October/November 2008

What did you get for 5b? 0.904025812

Also, has anyone got the solution for 5c?

I get 0.9087765 (correction below).

My four points were x = 0.4, 0.6, 0.8, 1.0

My s came out as 1.65. ---> correction of correction. I think that's right.

Did you use the same? Or are we using a different calculation base altogether?

Recalculation, remembering to divide by the factorials this time: 0.89322525

As a start to my solution to c I'd give a next term as: s(s-1)(s-2)(s-3) delta-f⁴/ 4!

Hmm ... I must just make sure I did all my divisions for (a). I think I may have skipped the whole lot, somehow.

Thanks for reminding me that I need to select the 4 points around the interpolating approximation. I selected the wrong x0. I used 0.6, 0.8, 1.0, 1.2 instead thats why I went wrong - you are right.

Dr Rapoo agrees with your answer point selection. This way you are also able to do the next term rule properly.

[Edit] Am redoing the work now. More to follow.

Either way it's good to get the next waypoint like that. No matter whose turn it is this time round to make the error, eh? As long as in the end it's all nice and clear we're all happy.

OK. Here's the error term calc.

1.65 X 0.65 X -0.35 X -1.35 X 0.211 / 24 = 0.004455232

(Nice to have operations that don't require brackets).

Yes, I get the same answer as you: 0.89322525

The next term rule for part c: gives me 0.00445523

What did you get?

OK good. The numbers say we're finally getting it just-so. (My error term is in the previous post, so I presume the postings overlapped).

I keep forgetting my factorials, though. Hope I don't go forgetting them tomorrow. I'm going to try a very sawn-off version of "The Taylor Series" here. It'll require reference to the back of the book, I think.

Yeah. Overlap.

Had a bit of an attempt at the exponential function least squares approx.

It starts off quite simple. Take ln on both sides and you get ln y = ax + ln b (for example). "So we'll just plot that on log paper ... " Not so fast Jose...

(E)² = (Y - y)² ... we're supposed to be minimising the square of the Error.

I stagger forward just this little bit before I collapse again: "Minimise" means find a spot where the derivative = zero. (Or the partial. And I think it better be a decreasing function, too...)

Hoo boy...

Had any joy on that, or have you consigned it to /dev/null ?

dev/null for now bud. I asked the lecturer whether it is a required item on a few occasions and she ignored me. Not sure if thats a good sign or a bad one....

Yes, I think for me that one goes to /dev/null and wing it if it crops up and the rest of the paper is such a disaster that I've got lots of time for reflection left over ...
*****
Requirement A: Summarize the forum thread in two sentences.
*****
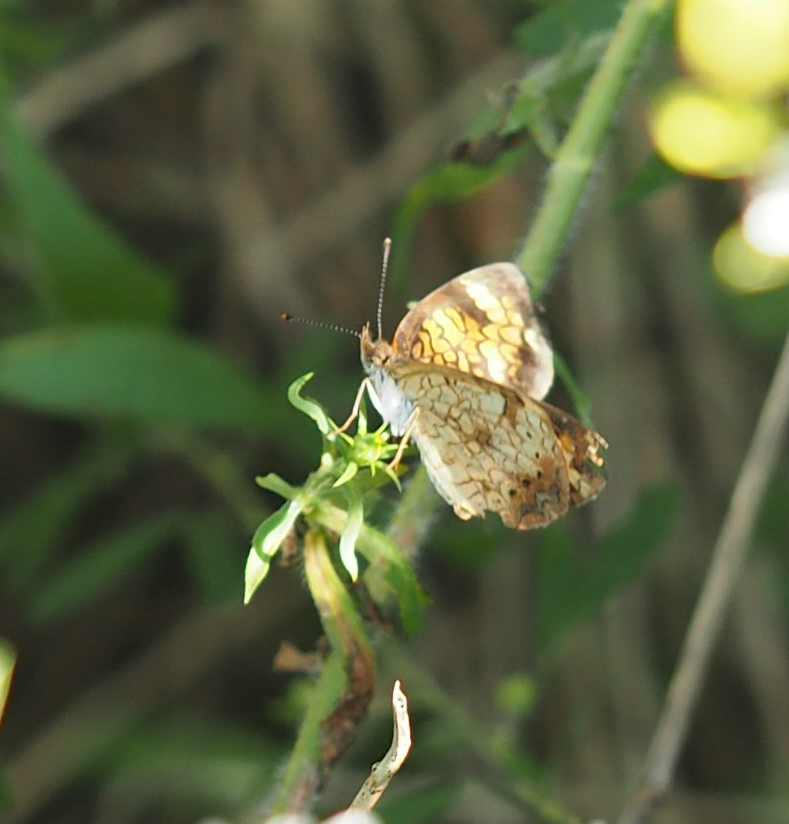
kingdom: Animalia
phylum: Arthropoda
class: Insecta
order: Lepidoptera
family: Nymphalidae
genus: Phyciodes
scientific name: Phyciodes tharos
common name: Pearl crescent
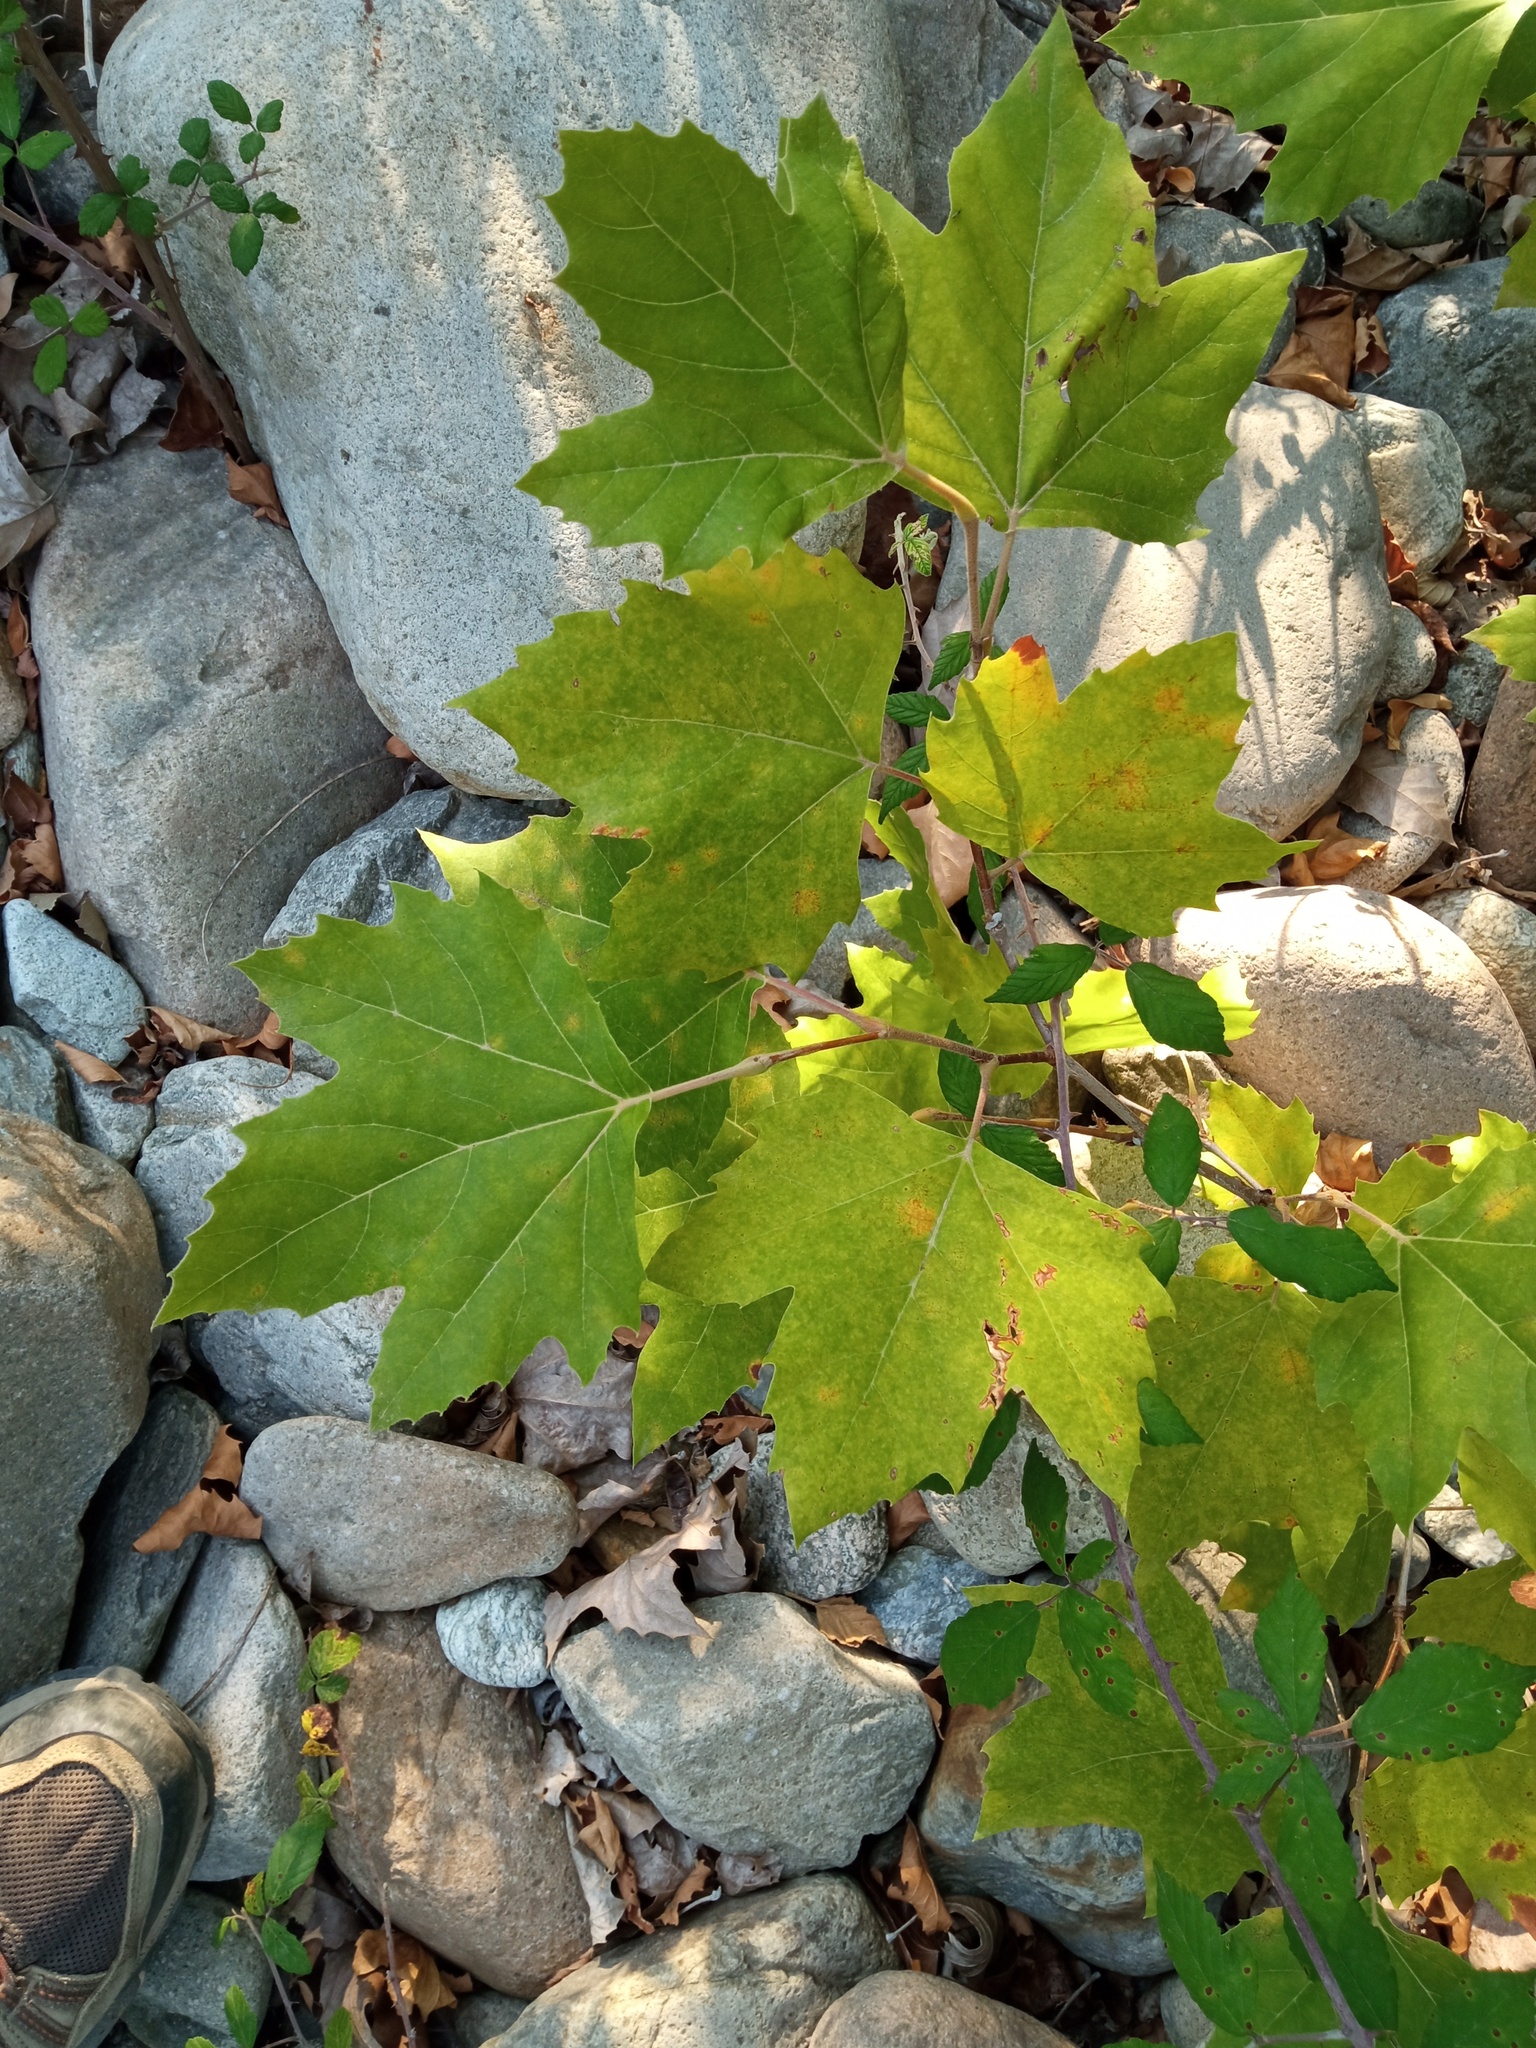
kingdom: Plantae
*****
Requirement B: Return the taxonomic listing above line for line, omitting the pictures.

Complete output A: Participants compare answers to an interpolation problem from an October/November 2008 paper and, after corrections to the choice of points and to dividing by the factorials, agree on 0.89322525 with a next-term error of about 0.00445523. They also try an exponential least squares approximation but set it aside for now.

Complete output B:
kingdom: Animalia
phylum: Arthropoda
class: Insecta
order: Lepidoptera
family: Nymphalidae
genus: Phyciodes
scientific name: Phyciodes tharos
common name: Pearl crescent
kingdom: Plantae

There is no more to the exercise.